'''

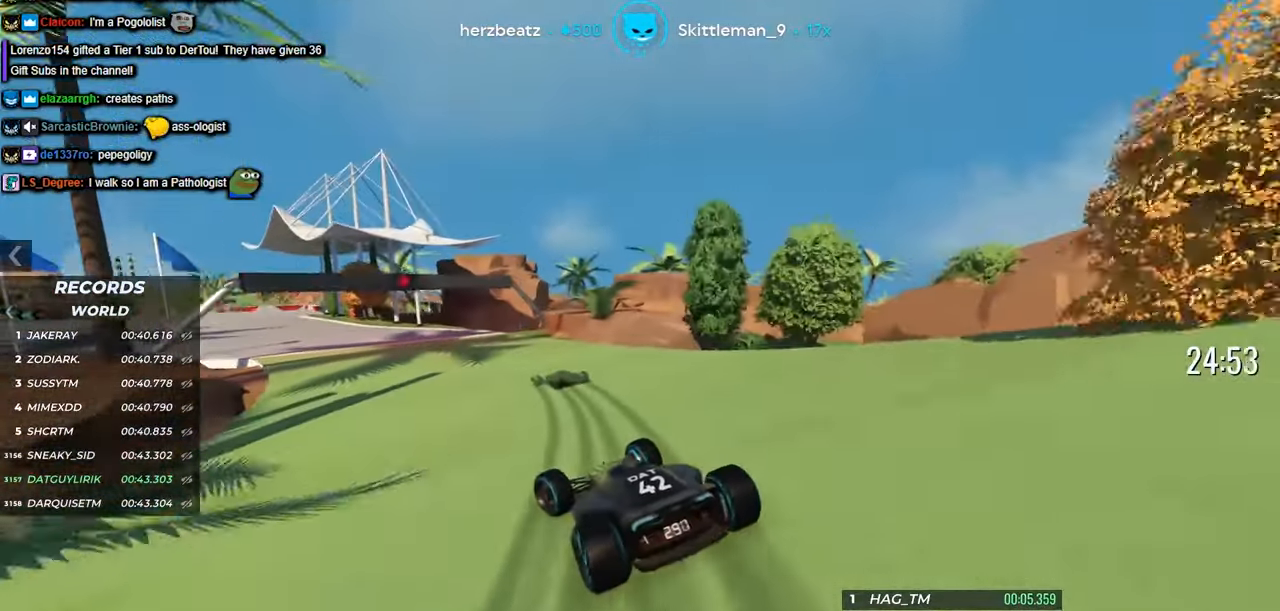
{"keys": ["left", "up"], "events": [[17, "up", "up"], [134, "up", "down"]]}
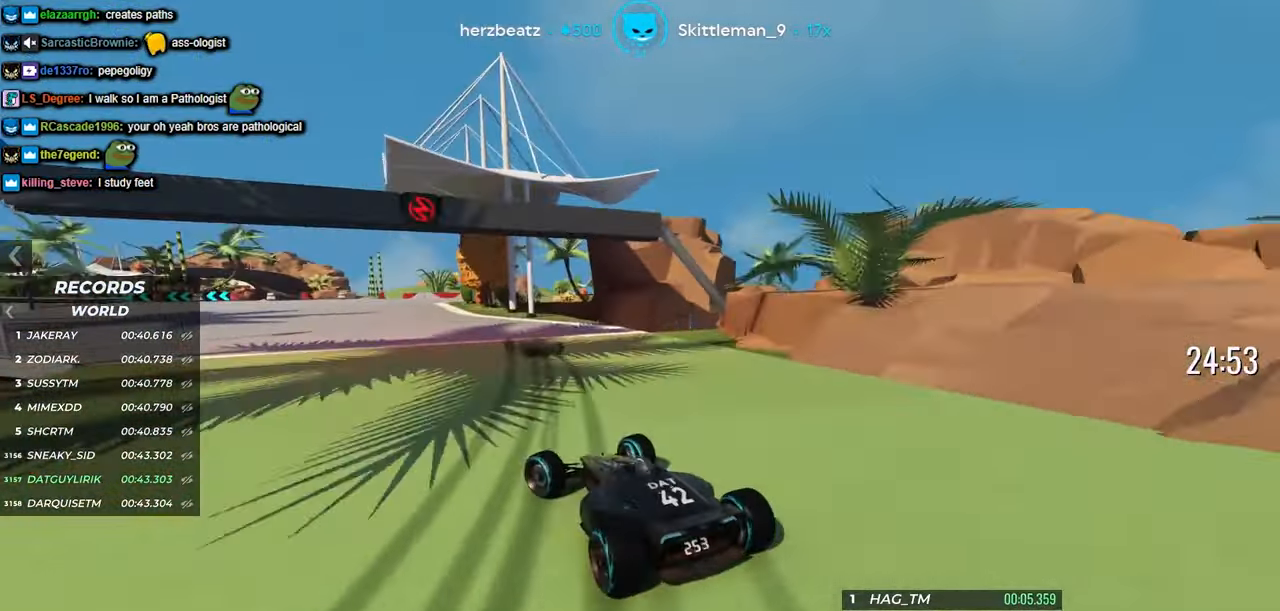
{"keys": ["left", "up"], "events": [[100, "left", "up"], [500, "left", "down"]]}
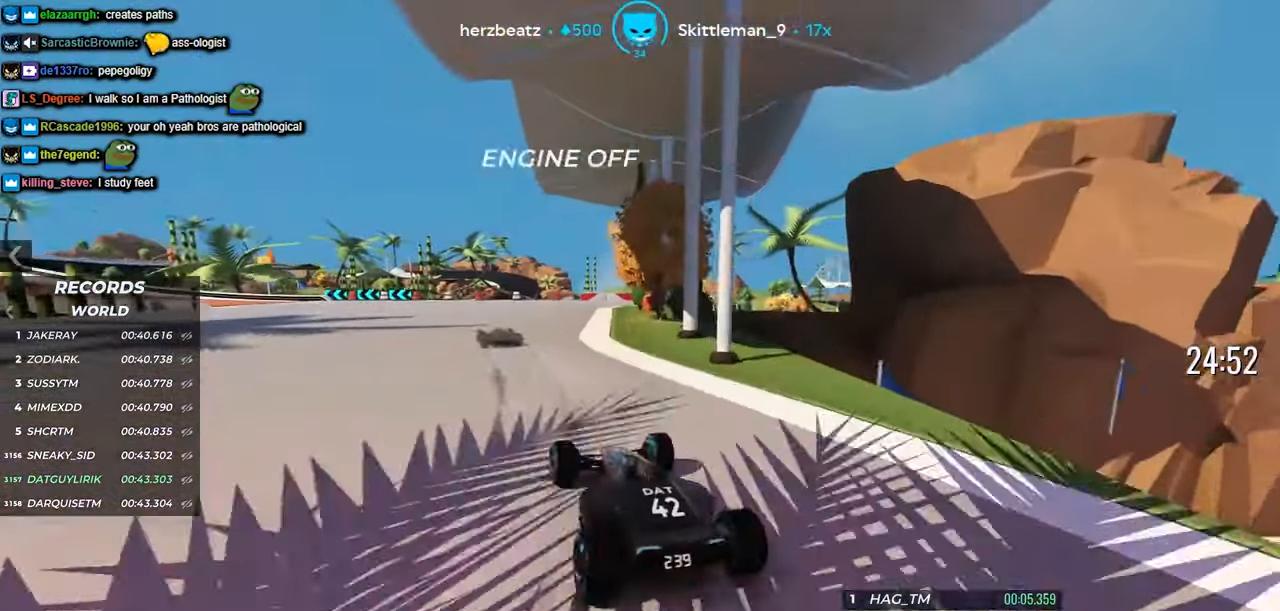
{"keys": ["left", "up"], "events": [[200, "left", "up"], [367, "left", "down"]]}
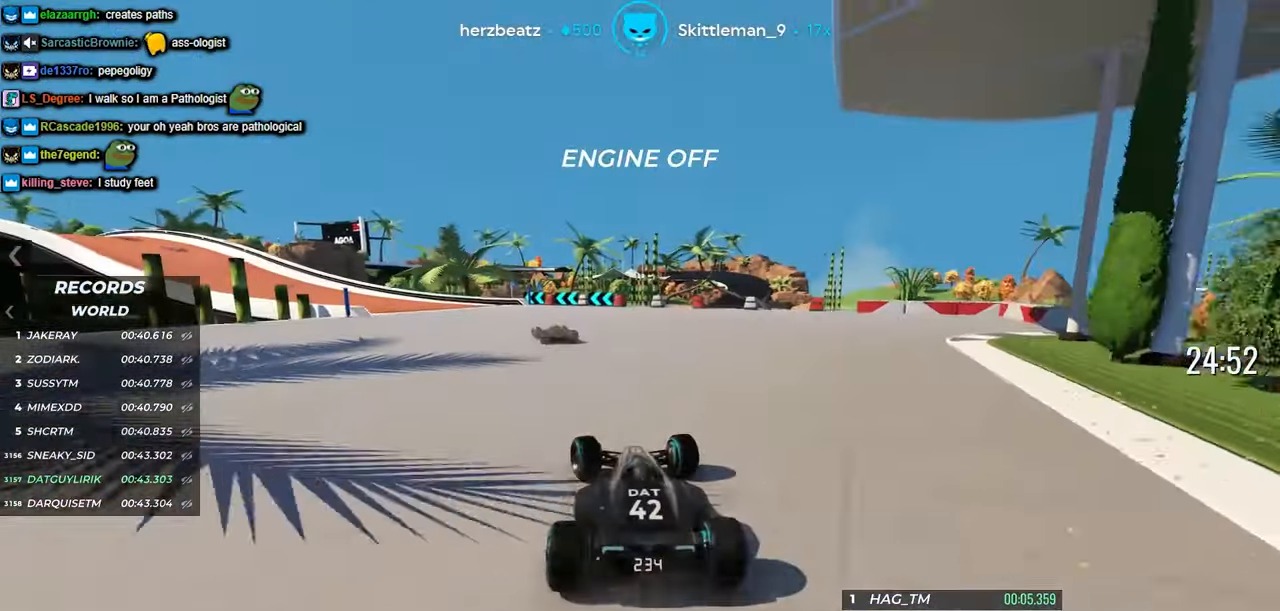
{"keys": ["left", "up"], "events": []}
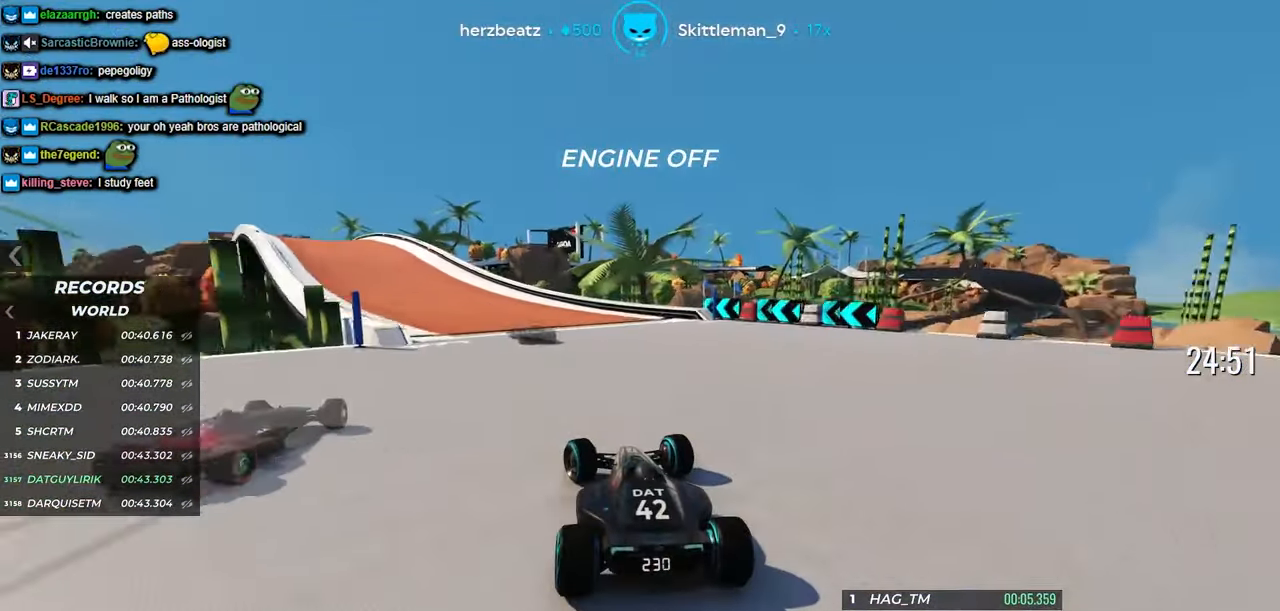
{"keys": ["up"], "events": [[334, "left", "up"]]}
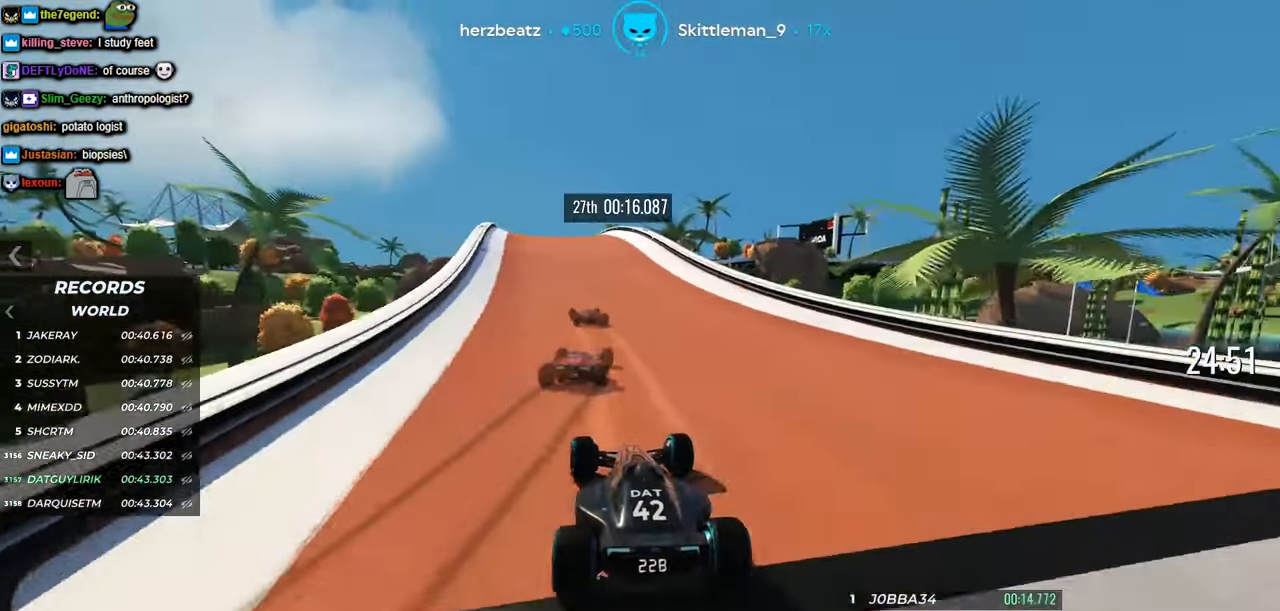
{"keys": ["left", "up"], "events": [[500, "left", "down"]]}
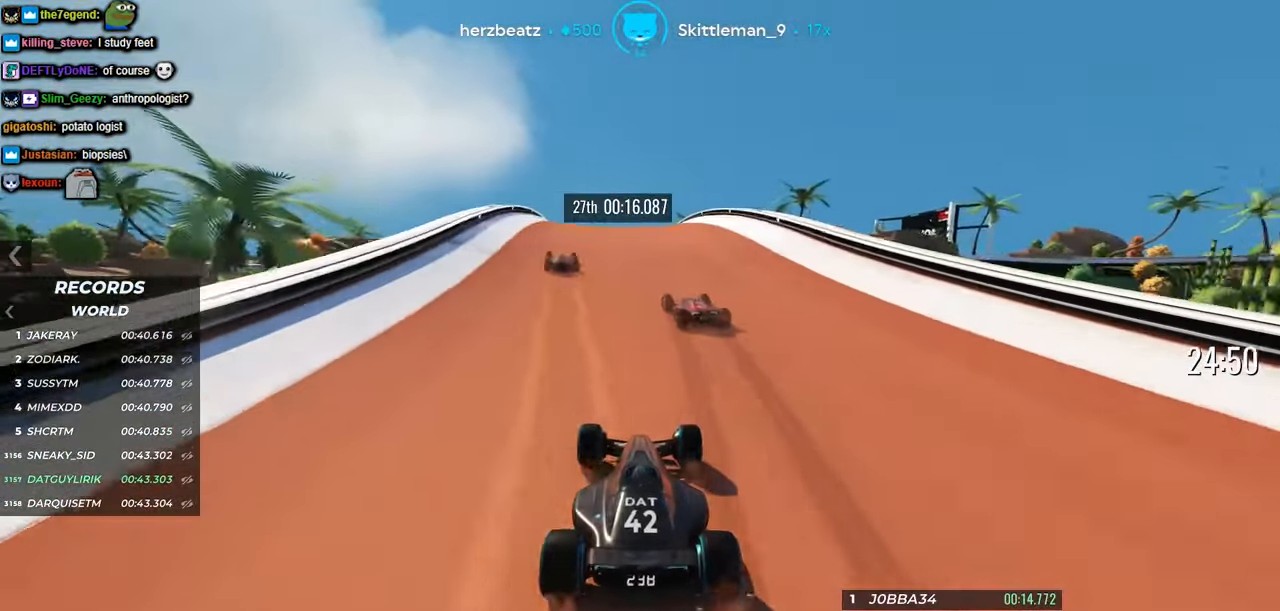
{"keys": ["up"], "events": [[84, "left", "up"], [400, "left", "down"], [500, "left", "up"]]}
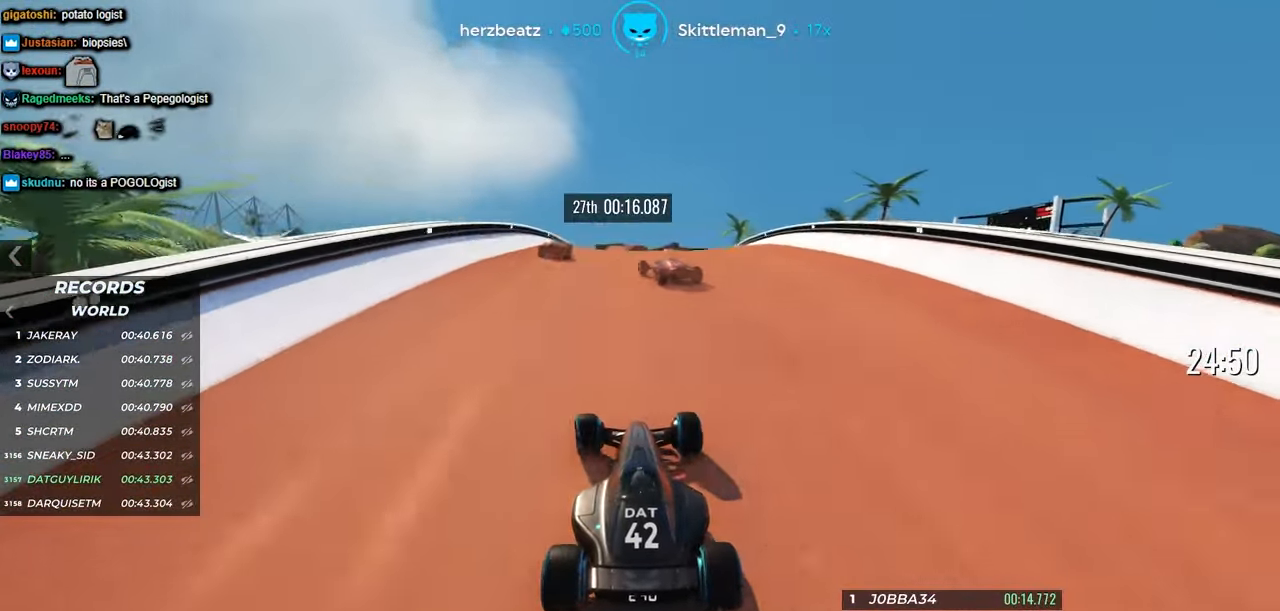
{"keys": ["up"], "events": [[400, "right", "down"], [433, "right", "up"]]}
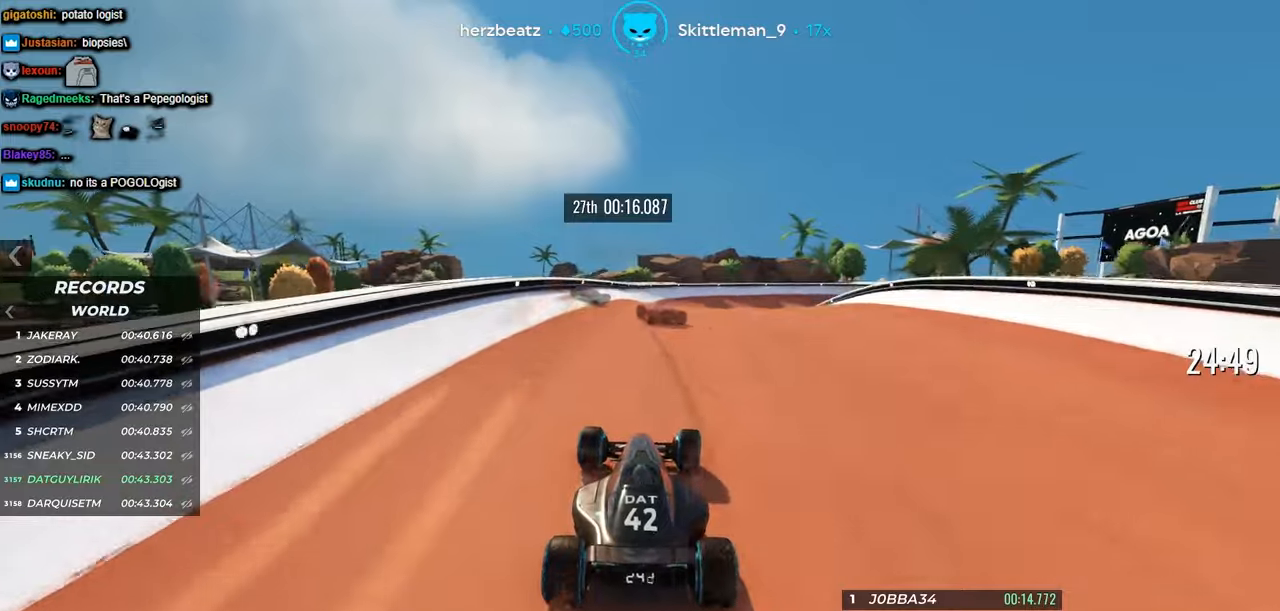
{"keys": ["up"], "events": [[300, "right", "down"], [383, "right", "up"]]}
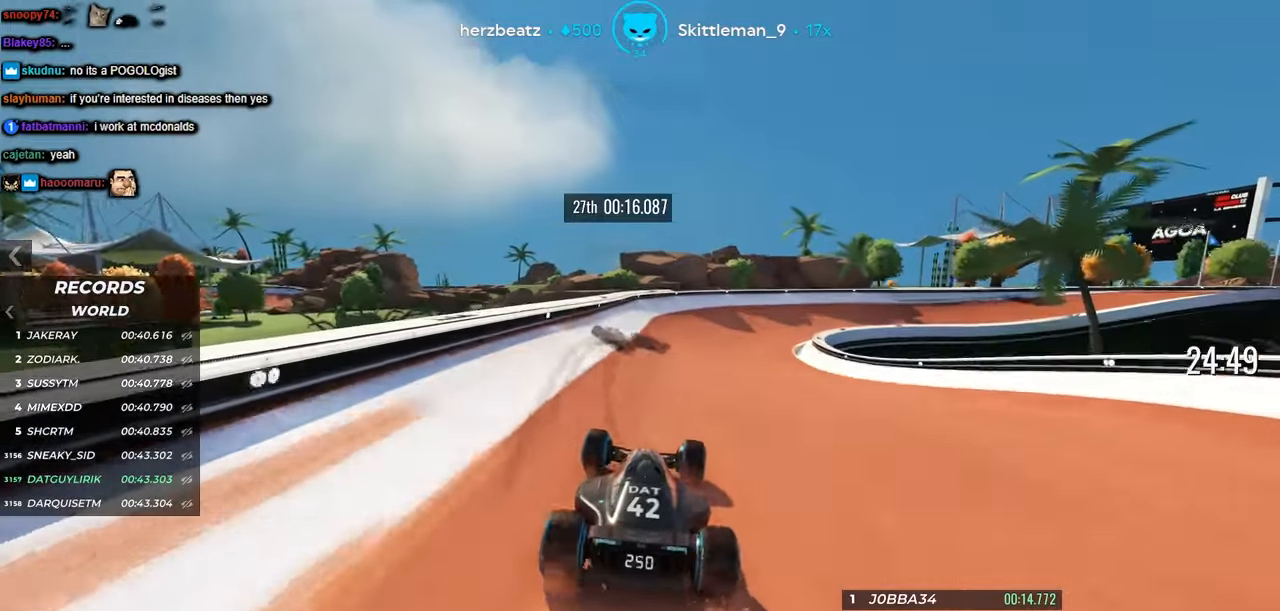
{"keys": ["right", "up"], "events": [[116, "right", "down"], [183, "right", "up"], [416, "right", "down"]]}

'''

Directions for this task
With the pictures removed, set down the entire listing exactly.

Answer to the exercise
{"keys": ["left", "up"], "events": [[17, "up", "up"], [134, "up", "down"]]}
{"keys": ["left", "up"], "events": [[100, "left", "up"], [500, "left", "down"]]}
{"keys": ["left", "up"], "events": [[200, "left", "up"], [367, "left", "down"]]}
{"keys": ["left", "up"], "events": []}
{"keys": ["up"], "events": [[334, "left", "up"]]}
{"keys": ["left", "up"], "events": [[500, "left", "down"]]}
{"keys": ["up"], "events": [[84, "left", "up"], [400, "left", "down"], [500, "left", "up"]]}
{"keys": ["up"], "events": [[400, "right", "down"], [433, "right", "up"]]}
{"keys": ["up"], "events": [[300, "right", "down"], [383, "right", "up"]]}
{"keys": ["right", "up"], "events": [[116, "right", "down"], [183, "right", "up"], [416, "right", "down"]]}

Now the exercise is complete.